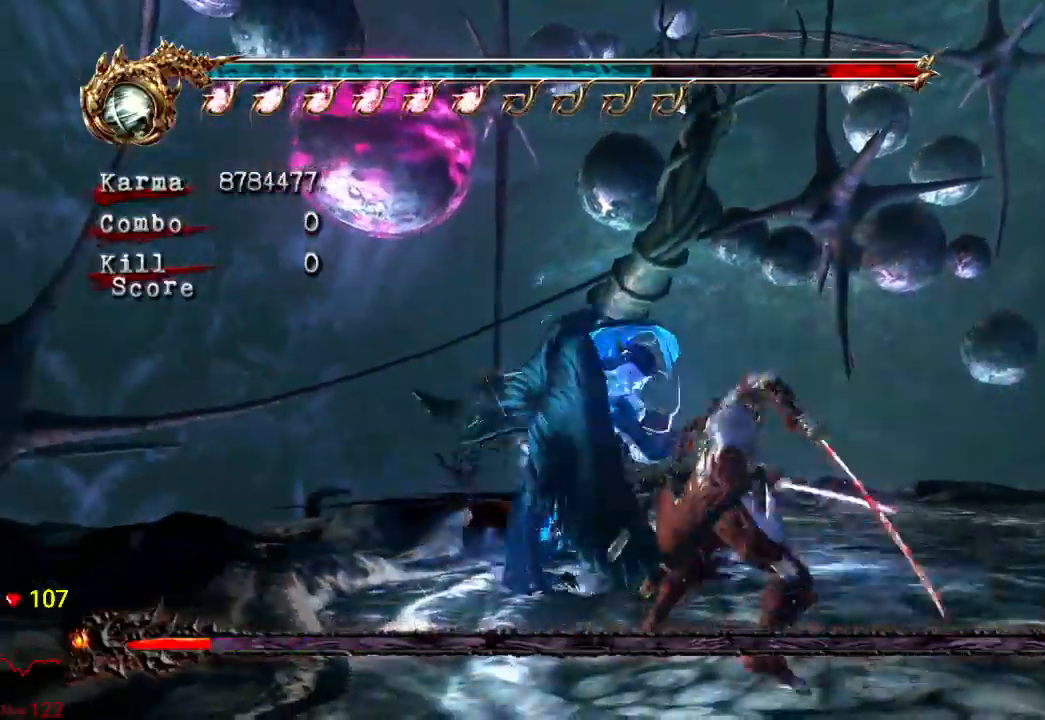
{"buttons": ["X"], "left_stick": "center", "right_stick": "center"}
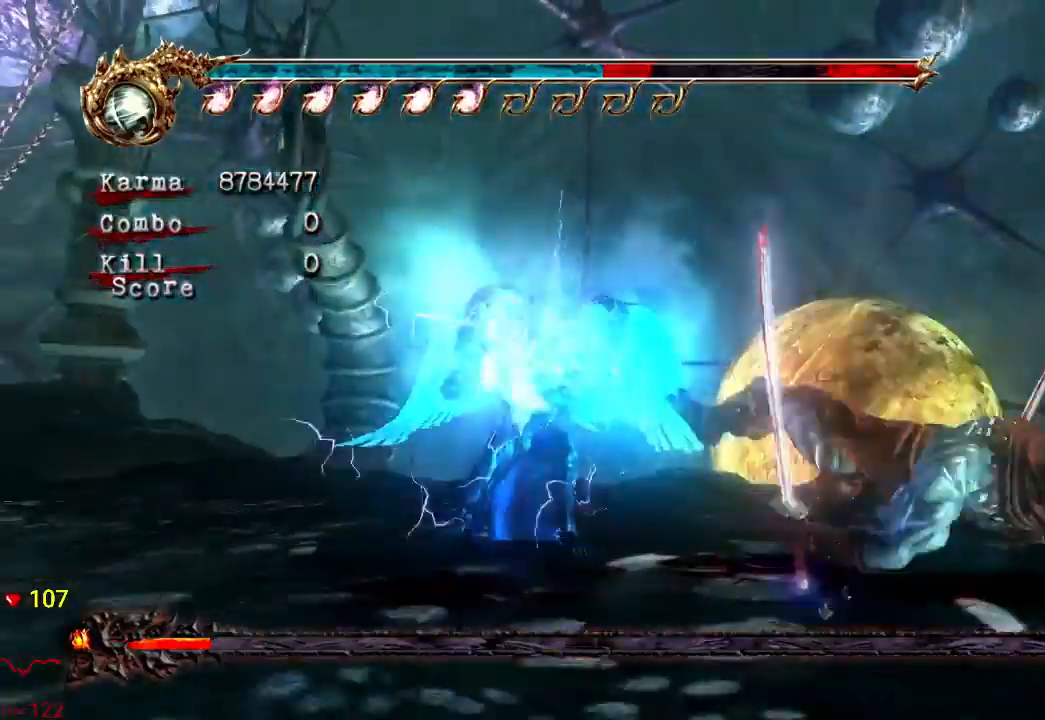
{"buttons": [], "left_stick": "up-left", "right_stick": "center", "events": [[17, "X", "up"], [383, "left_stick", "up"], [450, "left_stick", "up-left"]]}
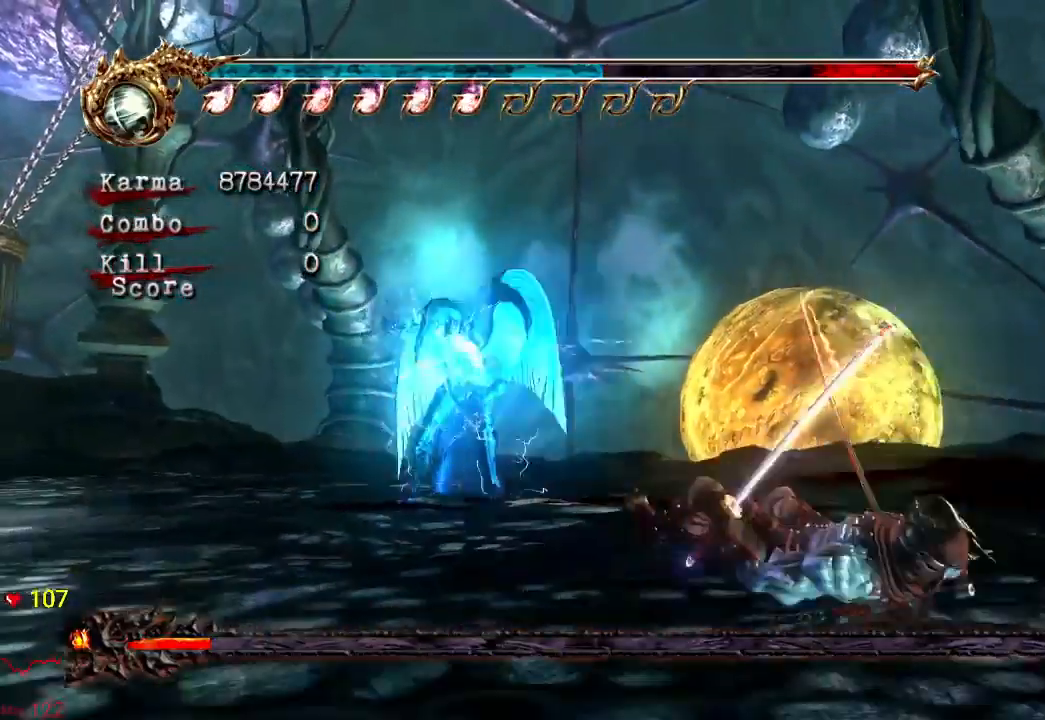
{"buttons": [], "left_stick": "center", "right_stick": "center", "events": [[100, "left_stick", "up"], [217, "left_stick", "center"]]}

---

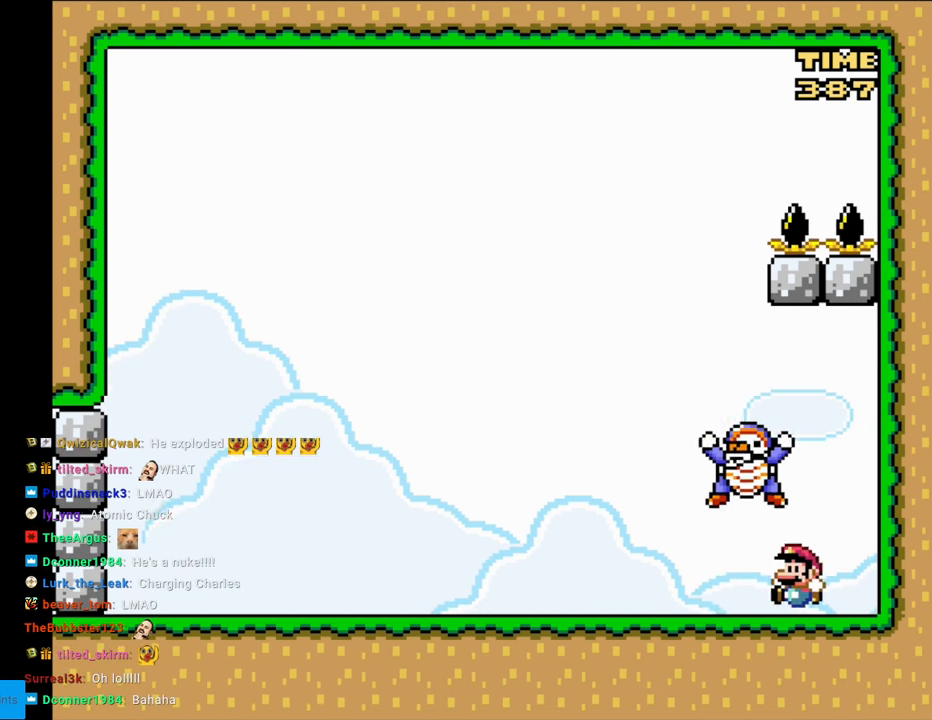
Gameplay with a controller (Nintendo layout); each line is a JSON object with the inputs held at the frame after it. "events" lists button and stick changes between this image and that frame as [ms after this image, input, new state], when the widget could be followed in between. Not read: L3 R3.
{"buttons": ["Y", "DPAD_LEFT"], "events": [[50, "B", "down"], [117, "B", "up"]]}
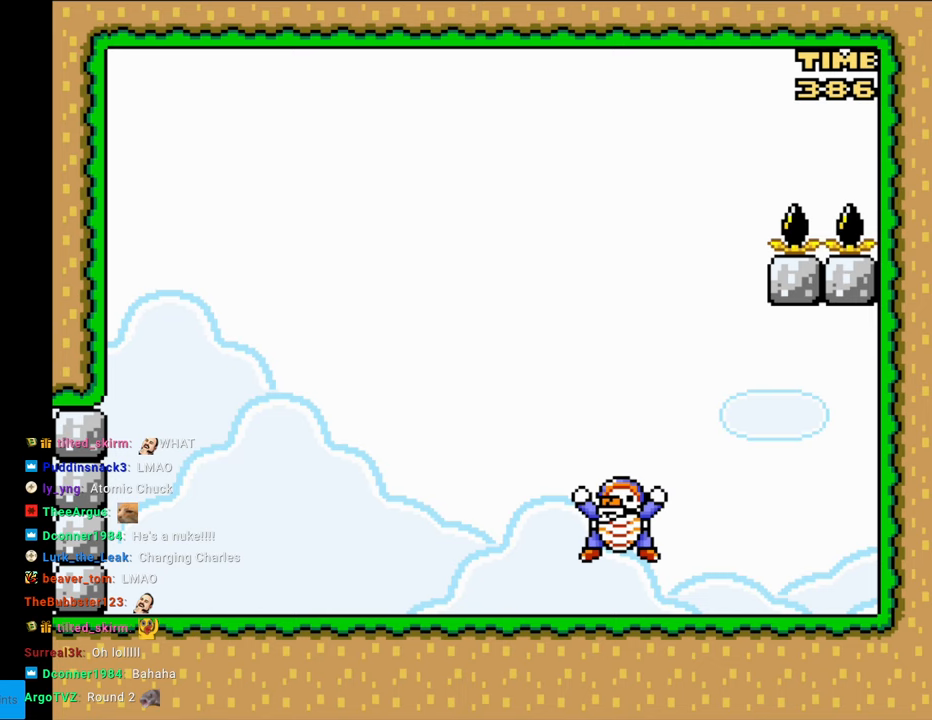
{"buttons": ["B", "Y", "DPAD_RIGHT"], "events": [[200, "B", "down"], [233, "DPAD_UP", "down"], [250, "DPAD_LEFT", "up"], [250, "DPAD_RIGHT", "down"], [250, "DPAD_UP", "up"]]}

## What to do
Each line with the string "down" counts once; report how many such lines the material has, as a bare number.

## Task solution
2